Ces groupes, notamment le Centre international Abdus Salam de physique théorique de Trieste, en Italie, l’Institut météorologique et hydrologique suédois, l’Institut météorologique danois et l’université de l’État d’Iowa, font partie des plus grandes institutions internationales de modélisation climatique au monde. Elles ont simulé le climat terrestre en remontant jusqu’à 1950 et en se projetant jusqu’en 2100.

« Une fois que les données mondiales du modèle climatique seront disponibles, nous commencerons à réduire l’échelle, et nous partagerons les résultats de cette opération avec les équipes africaines pour les analyser. Nous prévoyons de disposer des premières données à l’échelle inférieure début novembre », a dit M. Lennard.

Donner un sens aux chiffres

Les prévisions sont vitales pour les communautés devant s’adapter à un climat de plus en plus instable avec des ressources limitées. Les premiers rapports d’évaluation du GIEC tendaient à se concentrer sur des modèles climatiques internationaux et des prévisions ne prenant pas en considération les conditions socio-économiques ou la vulnérabilité sous-jacente des communautés, écrit Saleemul Huq, l’un des principaux auteurs du GIEC.

« Ainsi, les impacts physiques déterminés par des modèles aux Pays-Bas ressemblent à ceux du Bangladesh, notamment parce que les deux pays partagent une topographie similaire, avec des deltas plats ; en réalité, il est probable que l’impact sur les habitants et les options dont ils disposent pour s’y adapter diffèrent grandement », a noté M. Huq dans un document d’information pour l’Institut international pour l’environnement et le développement (IIED).

« D’un point de vue technologique et financier, les Pays-Bas sont riches et peuvent s’adapter à l’élévation du niveau de la mer en édifiant des digues.

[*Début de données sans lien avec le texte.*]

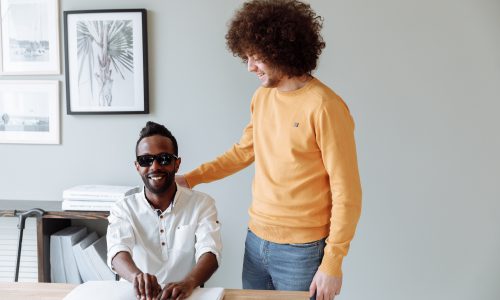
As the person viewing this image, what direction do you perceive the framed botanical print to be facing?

Le Bangladesh, en revanche, n’a pas les moyens de construire des digues tout le long de sa côte, même s’il s’agissait de la meilleure solution d’adaptation ». Des rapports plus récents du GIEC ont opté pour « une vision plus détaillée des pays et régions les plus menacés par le changement climatique ».

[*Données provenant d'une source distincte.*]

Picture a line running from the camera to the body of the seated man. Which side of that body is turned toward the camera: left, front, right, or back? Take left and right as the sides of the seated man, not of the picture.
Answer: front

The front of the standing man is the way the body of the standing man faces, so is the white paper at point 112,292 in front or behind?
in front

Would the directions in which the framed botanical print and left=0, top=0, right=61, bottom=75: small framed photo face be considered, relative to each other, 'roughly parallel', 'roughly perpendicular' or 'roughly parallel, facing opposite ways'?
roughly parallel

L’une des caractéristiques unique de la campagne africaine de CORDEX est que les climatologues africains vont rencontrer d’autres scientifiques africains qui étudient la vulnérabilité, l’adaptation et l’impact du changement climatique sur les peuples afin de traduire les données chiffrées du modèle en une série d’informations exploitables. Des experts du Bénin, du Burkina Faso, d’Éthiopie, du Ghana, du Kenya, du Malawi, du Niger, du Nigeria, du Sénégal, d’Afrique du Sud, du Swaziland, d’Ouganda, de Zambie et du Zimbabwe analyseront les données.

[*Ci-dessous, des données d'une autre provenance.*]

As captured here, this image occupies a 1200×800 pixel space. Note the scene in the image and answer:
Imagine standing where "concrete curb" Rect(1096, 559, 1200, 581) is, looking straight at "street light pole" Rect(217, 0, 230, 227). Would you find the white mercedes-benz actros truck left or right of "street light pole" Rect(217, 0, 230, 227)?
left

« Ces scientifiques [qui étudient l’impact humanitaire du changement climatique] savent par exemple quels sont les seuils qui, s’ils sont franchis plus fréquemment, peuvent avoir un impact néfaste sur les communautés et si les habitants d’une certaine région sont plus vulnérables à une période de cinq ou huit jours de précipitations continues », a dit M. Lennard.

« Nous nous réunissons afin que les scientifiques qui s’intéressent aux impacts puissent poser leurs questions aux climatologues, qui pourront ensuite analyser les résultats du modèle avec ces questions à l’esprit et leur fournir des informations qu’ils pourront exploiter ». Leurs réponses serviront également à l’analyse incluse dans le 5e rapport d’évaluation du GIEC, qui consacre quatre chapitres à l’adaptation. Le rapport précédent, publié en 2007, ne consacrait qu’un seul chapitre au sujet.